Exercise data:

------------

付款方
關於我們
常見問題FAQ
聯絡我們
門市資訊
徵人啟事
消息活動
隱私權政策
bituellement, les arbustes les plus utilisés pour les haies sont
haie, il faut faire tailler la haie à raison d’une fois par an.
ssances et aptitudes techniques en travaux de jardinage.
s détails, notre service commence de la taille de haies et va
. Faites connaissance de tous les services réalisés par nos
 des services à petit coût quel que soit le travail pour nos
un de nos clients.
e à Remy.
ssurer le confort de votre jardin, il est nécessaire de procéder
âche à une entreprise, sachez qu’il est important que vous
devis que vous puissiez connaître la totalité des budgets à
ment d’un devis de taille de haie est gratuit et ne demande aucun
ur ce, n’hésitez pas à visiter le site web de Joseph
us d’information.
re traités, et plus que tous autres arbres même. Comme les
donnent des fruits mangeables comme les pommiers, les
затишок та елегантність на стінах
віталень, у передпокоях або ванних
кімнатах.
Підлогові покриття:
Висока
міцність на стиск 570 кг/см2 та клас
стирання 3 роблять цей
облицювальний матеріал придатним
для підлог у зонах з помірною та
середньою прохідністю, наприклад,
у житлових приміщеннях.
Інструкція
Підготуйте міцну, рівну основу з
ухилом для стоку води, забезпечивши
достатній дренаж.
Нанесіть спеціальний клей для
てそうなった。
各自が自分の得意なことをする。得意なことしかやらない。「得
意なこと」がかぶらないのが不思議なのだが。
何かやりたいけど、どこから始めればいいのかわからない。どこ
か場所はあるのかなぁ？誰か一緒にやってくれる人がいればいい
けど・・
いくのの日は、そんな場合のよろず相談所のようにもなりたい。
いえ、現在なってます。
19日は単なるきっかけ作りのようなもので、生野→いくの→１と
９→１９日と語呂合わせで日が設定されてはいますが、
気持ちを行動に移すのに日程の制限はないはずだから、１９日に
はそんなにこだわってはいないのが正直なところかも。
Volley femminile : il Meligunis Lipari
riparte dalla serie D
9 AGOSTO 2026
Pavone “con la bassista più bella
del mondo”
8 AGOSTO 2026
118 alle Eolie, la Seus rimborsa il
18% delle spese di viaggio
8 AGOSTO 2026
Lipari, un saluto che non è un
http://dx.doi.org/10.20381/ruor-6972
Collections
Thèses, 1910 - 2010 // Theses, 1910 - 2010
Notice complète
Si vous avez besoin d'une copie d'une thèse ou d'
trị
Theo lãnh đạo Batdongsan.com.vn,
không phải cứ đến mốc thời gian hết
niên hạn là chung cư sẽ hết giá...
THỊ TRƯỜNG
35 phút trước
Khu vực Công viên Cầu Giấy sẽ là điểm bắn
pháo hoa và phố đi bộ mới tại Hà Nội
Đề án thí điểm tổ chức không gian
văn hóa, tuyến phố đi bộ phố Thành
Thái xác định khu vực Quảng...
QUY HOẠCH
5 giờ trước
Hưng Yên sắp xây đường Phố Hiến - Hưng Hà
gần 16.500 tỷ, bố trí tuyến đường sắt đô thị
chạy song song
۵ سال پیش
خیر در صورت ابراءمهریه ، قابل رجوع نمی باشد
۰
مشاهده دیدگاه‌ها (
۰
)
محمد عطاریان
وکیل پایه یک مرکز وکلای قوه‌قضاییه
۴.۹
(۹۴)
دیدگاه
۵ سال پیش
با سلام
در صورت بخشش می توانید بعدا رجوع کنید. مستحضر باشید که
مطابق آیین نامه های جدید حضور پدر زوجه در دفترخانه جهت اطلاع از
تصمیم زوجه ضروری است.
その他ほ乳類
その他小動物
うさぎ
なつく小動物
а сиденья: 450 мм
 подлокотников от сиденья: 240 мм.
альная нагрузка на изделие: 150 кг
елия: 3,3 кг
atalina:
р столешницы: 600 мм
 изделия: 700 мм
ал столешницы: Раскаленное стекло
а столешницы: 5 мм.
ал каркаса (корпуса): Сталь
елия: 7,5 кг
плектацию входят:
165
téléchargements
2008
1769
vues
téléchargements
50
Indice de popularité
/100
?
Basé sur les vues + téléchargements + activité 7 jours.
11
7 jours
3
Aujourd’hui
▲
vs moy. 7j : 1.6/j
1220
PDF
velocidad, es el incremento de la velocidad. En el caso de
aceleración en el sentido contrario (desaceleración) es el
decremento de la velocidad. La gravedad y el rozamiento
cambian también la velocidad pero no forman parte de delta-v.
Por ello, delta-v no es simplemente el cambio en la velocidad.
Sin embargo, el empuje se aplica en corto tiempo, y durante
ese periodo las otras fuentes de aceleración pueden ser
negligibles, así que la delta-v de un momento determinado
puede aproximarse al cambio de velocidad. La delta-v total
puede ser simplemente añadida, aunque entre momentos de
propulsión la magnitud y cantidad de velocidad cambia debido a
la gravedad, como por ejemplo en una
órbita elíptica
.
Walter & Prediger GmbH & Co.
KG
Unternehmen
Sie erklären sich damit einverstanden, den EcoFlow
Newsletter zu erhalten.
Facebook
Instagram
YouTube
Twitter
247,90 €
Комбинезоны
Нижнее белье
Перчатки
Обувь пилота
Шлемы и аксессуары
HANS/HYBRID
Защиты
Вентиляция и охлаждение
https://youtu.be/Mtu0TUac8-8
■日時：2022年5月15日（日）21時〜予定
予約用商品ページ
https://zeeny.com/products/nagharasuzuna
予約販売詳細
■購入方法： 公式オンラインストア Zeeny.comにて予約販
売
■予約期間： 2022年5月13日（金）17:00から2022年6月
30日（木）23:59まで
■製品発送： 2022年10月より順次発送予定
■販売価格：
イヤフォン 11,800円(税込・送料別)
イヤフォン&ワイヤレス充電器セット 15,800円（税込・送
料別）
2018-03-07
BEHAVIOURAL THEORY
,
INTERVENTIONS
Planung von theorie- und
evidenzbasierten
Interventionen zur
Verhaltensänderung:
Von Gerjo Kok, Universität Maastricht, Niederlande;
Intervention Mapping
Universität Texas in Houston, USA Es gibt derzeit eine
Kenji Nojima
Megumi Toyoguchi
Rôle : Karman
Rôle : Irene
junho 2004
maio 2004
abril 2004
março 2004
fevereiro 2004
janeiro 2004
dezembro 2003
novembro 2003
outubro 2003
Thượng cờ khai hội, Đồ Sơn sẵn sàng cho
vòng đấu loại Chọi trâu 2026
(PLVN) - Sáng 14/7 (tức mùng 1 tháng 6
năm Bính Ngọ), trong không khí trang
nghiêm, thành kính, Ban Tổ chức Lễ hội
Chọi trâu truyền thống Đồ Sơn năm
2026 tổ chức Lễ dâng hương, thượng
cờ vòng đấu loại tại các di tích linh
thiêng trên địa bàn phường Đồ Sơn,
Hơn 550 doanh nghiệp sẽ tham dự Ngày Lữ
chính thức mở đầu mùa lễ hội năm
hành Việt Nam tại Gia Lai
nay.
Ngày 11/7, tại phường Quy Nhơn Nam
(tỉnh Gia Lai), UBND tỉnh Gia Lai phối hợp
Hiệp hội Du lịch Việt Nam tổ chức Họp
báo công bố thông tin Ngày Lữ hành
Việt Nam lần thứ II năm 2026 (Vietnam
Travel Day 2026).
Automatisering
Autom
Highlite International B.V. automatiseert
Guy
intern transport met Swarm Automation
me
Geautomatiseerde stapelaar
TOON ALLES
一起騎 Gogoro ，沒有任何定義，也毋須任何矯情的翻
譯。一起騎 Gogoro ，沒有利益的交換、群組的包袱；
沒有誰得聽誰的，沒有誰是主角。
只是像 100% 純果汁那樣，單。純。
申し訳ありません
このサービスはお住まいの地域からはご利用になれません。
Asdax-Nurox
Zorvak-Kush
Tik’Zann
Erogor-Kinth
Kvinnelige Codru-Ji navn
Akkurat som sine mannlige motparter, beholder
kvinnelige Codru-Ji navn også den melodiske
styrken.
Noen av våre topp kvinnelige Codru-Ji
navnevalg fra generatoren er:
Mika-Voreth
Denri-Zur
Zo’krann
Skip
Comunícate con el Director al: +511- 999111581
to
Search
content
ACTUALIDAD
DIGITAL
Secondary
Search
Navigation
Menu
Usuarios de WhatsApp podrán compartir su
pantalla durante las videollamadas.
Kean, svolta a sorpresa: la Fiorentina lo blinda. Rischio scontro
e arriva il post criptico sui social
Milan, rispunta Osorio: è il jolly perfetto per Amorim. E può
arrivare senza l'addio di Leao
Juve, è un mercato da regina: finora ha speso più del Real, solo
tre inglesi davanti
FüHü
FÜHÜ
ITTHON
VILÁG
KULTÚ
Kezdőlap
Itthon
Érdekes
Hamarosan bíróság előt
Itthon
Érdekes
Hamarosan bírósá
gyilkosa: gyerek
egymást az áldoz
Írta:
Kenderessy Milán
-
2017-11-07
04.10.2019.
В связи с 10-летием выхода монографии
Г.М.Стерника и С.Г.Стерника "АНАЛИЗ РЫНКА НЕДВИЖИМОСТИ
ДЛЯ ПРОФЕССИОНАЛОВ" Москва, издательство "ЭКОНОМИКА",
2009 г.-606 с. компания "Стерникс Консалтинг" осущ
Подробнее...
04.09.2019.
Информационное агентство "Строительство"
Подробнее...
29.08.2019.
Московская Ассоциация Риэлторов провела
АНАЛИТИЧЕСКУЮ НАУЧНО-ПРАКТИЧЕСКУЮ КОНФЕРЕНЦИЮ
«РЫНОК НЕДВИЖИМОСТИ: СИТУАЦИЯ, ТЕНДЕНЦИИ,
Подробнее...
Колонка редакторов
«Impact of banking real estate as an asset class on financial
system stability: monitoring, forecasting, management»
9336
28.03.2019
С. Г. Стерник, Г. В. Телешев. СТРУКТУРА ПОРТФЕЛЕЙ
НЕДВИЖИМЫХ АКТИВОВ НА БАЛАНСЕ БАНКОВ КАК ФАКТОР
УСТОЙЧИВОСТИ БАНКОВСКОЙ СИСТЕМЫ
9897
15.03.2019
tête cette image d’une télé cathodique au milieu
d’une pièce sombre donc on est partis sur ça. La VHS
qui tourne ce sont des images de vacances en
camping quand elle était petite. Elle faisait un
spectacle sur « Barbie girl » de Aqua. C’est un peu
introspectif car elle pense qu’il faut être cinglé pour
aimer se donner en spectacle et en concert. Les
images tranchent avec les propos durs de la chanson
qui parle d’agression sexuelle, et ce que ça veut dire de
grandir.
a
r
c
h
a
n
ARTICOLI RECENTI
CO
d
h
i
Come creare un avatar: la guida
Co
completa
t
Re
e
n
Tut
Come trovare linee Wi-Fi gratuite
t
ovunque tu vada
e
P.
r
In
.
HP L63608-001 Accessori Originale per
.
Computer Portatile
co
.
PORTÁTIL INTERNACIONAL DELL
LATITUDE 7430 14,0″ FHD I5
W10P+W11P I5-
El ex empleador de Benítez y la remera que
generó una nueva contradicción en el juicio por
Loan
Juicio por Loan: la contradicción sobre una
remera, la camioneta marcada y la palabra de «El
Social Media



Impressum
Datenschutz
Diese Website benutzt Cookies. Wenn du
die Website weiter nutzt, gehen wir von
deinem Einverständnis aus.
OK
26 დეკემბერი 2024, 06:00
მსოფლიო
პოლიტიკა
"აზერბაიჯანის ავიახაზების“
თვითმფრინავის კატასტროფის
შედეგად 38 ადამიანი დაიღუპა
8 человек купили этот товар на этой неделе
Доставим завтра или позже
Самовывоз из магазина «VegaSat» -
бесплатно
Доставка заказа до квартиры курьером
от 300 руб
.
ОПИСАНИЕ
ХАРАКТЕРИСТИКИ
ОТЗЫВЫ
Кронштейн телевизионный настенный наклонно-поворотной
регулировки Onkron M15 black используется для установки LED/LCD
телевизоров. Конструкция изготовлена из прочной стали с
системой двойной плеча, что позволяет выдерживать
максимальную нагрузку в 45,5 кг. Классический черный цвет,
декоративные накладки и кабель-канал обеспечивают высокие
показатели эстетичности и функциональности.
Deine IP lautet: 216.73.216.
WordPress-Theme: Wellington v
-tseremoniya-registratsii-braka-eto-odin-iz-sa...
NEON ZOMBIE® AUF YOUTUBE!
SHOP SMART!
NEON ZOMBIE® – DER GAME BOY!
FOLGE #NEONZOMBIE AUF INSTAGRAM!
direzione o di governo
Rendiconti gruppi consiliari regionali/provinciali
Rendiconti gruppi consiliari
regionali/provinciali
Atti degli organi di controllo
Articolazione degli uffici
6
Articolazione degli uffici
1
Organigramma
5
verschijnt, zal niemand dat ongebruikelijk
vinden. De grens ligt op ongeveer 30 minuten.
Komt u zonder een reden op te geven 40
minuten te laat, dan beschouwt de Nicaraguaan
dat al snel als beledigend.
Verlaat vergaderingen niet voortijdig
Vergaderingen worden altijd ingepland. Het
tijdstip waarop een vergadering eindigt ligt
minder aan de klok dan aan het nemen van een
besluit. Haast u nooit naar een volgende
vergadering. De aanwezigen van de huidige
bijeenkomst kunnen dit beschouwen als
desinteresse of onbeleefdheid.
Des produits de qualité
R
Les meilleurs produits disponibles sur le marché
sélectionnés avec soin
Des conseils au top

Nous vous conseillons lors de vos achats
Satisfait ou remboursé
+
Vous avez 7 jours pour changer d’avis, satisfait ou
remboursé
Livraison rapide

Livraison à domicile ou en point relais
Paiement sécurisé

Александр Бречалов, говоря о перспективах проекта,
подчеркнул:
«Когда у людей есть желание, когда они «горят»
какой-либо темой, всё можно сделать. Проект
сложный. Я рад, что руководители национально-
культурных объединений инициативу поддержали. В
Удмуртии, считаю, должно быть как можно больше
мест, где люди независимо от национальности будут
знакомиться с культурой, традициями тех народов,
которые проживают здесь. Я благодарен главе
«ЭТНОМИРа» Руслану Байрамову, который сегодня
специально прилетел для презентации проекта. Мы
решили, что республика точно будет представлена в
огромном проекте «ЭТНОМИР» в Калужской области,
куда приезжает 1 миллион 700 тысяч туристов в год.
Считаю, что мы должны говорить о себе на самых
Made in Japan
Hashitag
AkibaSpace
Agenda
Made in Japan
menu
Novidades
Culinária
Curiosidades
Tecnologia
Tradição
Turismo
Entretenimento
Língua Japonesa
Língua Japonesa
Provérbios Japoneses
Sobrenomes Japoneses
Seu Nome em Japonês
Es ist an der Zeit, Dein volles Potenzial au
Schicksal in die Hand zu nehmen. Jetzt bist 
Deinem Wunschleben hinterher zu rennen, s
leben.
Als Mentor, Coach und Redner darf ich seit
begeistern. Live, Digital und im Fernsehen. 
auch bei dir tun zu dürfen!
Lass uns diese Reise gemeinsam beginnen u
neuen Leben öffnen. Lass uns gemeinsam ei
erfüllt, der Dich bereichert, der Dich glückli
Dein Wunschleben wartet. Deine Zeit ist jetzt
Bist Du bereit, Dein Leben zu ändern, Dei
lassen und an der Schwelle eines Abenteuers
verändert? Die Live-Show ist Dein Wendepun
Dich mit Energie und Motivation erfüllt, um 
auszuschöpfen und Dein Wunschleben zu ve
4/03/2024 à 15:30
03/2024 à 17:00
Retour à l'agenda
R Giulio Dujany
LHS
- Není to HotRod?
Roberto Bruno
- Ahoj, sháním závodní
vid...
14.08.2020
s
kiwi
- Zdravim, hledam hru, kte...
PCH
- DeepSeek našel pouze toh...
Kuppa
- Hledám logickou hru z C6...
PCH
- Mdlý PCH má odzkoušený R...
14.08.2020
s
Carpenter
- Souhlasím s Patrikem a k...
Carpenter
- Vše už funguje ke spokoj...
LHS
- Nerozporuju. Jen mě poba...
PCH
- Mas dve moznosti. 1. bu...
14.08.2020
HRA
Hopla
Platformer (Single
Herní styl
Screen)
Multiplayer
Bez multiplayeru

------------

Work required: Extract from the records above the lines from the one containing "thiêng trên địa" to the one containing "Kean, svolta a", both lines included, exactly as they appear and with nothing else.

Response:
thiêng trên địa bàn phường Đồ Sơn,
Hơn 550 doanh nghiệp sẽ tham dự Ngày Lữ
chính thức mở đầu mùa lễ hội năm
hành Việt Nam tại Gia Lai
nay.
Ngày 11/7, tại phường Quy Nhơn Nam
(tỉnh Gia Lai), UBND tỉnh Gia Lai phối hợp
Hiệp hội Du lịch Việt Nam tổ chức Họp
báo công bố thông tin Ngày Lữ hành
Việt Nam lần thứ II năm 2026 (Vietnam
Travel Day 2026).
Automatisering
Autom
Highlite International B.V. automatiseert
Guy
intern transport met Swarm Automation
me
Geautomatiseerde stapelaar
TOON ALLES
一起騎 Gogoro ，沒有任何定義，也毋須任何矯情的翻
譯。一起騎 Gogoro ，沒有利益的交換、群組的包袱；
沒有誰得聽誰的，沒有誰是主角。
只是像 100% 純果汁那樣，單。純。
申し訳ありません
このサービスはお住まいの地域からはご利用になれません。
Asdax-Nurox
Zorvak-Kush
Tik’Zann
Erogor-Kinth
Kvinnelige Codru-Ji navn
Akkurat som sine mannlige motparter, beholder
kvinnelige Codru-Ji navn også den melodiske
styrken.
Noen av våre topp kvinnelige Codru-Ji
navnevalg fra generatoren er:
Mika-Voreth
Denri-Zur
Zo’krann
Skip
Comunícate con el Director al: +511- 999111581
to
Search
content
ACTUALIDAD
DIGITAL
Secondary
Search
Navigation
Menu
Usuarios de WhatsApp podrán compartir su
pantalla durante las videollamadas.
Kean, svolta a sorpresa: la Fiorentina lo blinda. Rischio scontro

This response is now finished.